Thursday, 18 July 2013
The Italian Chapel
One of the places my sister was particularly keen to visit was the Italian Chapel. This is also one of my favourite places. This wee Catholic chapel is on Lamb Holm, one of the linked South Isles. It was built by Italian Prisoners of War during WWII, as they were housed in the camp that surrounded it. Despite it's appearance, it is, in fact, two nissan huts joined together and then decorated. All the construction was done by the Italian POW's themselves, using whatever came to hand.
Beautifully detailed work....
The painting of the Madonna and Child was from a picture given to Domenico Chiocchetti by his mother before he left Italy. Chiocchetti was responsible for most of the interior decoration and he copied the picture for the alter piece. He remained to finish the work on the chapel even when his fellow prisoners were released.

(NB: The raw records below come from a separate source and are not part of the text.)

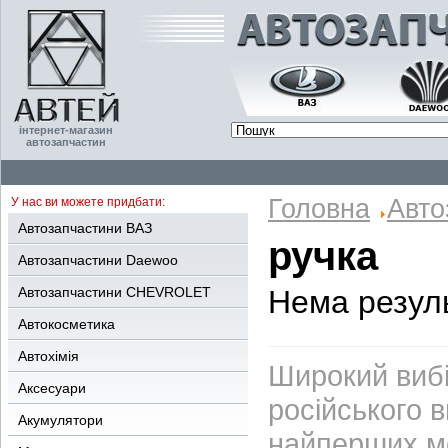
інтернет-магазин
автозапчастин
Головна
Авто
У нас ви можете придбати:
Автозапчастини ВАЗ
ручка
Автозапчастини Daewoo
Автозапчастини CHEVROLET
Нема резуль
Автокосметика
Автохімія
Широкий вибі
Аксесуари
російського 
Акумулятори
найперших м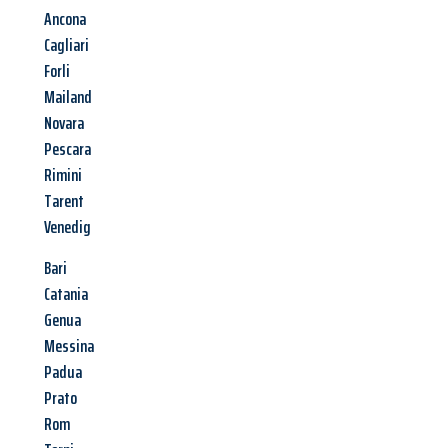
Ancona
Cagliari
Forli
Mailand
Novara
Pescara
Rimini
Tarent
Venedig
Bari
Catania
Genua
Messina
Padua
Prato
Rom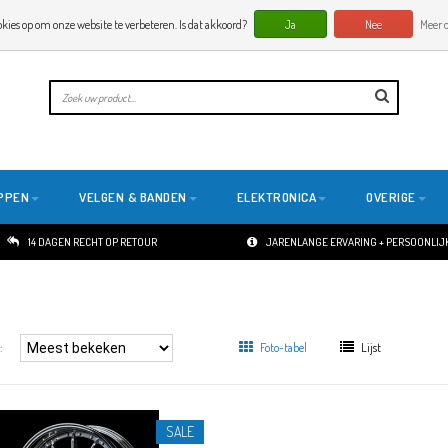
okies op om onze website te verbeteren. Is dat akkoord?
Ja
Nee
Meer o
PPEN
VELGEN & BANDEN
ELEKTRONICA
OVERIGE
14 DAGEN RECHT OP RETOUR
JARENLANGE ERVARING + PERSOONLIJK
:
Foto-tabel
Lijst
SALE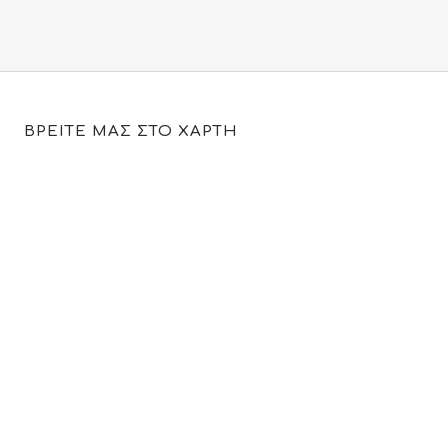
ΒΡΕΙΤΕ ΜΑΣ ΣΤΟ ΧΑΡΤΗ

The metal work is made out of scrap metal. Whatever could be found around the camp was used.
The interior is all trompe-l'oeil work. It's very effectively done.
The chapel fell into disrepair for a time, then Domenico Chiocchetti oversaw some of the renovation some years ago. There are still close links with his remaining family and the small town of Moena, the region of Italy from whence the prisoners of war came. Services are sometimes held in the church, weddings too, and of course it is much visited by tourists.
The Chapel overlooks the Churchill Barrier that the prisoners helped construct. These barriers were part of the defence of Scapa Flow against submarine attack. Today the barriers are road causeways linking the isles to the Orkney Mainland. It all looks very benign on a Summer day. Bloomin' cold and bleak in the winter though!